= MATERIAL PROVIDED =
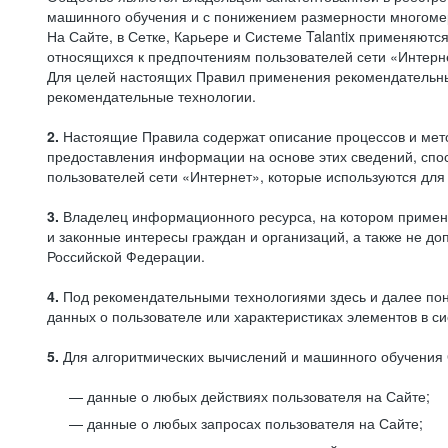
машинного обучения и с понижением размерности многоме
На Сайте, в Сетке, Карьере и Системе Talantix применяют
относящихся к предпочтениям пользователей сети «Интерн
Для целей настоящих Правил применения рекомендательны
рекомендательные технологии.
2.
Настоящие Правила содержат описание процессов и метод
предоставления информации на основе этих сведений, спос
пользователей сети «Интернет», которые используются дл
3.
Владелец информационного ресурса, на котором применя
и законные интересы граждан и организаций, а также не 
Российской Федерации.
4.
Под рекомендательными технологиями здесь и далее по
данных о пользователе или характеристиках элементов в с
5.
Для алгоритмических вычислений и машинного обучения 
данные о любых действиях пользователя на Сайте;
данные о любых запросах пользователя на Сайте;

= WHAT THE TASK REQUIRES =
In your copy, restate the data above word for word but leave out any picture.

= COMPLETED EXERCISE =
машинного обучения и с понижением размерности многоме
На Сайте, в Сетке, Карьере и Системе Talantix применяют
относящихся к предпочтениям пользователей сети «Интерн
Для целей настоящих Правил применения рекомендательны
рекомендательные технологии.
2.
Настоящие Правила содержат описание процессов и метод
предоставления информации на основе этих сведений, спос
пользователей сети «Интернет», которые используются дл
3.
Владелец информационного ресурса, на котором применя
и законные интересы граждан и организаций, а также не 
Российской Федерации.
4.
Под рекомендательными технологиями здесь и далее по
данных о пользователе или характеристиках элементов в с
5.
Для алгоритмических вычислений и машинного обучения 
данные о любых действиях пользователя на Сайте;
данные о любых запросах пользователя на Сайте;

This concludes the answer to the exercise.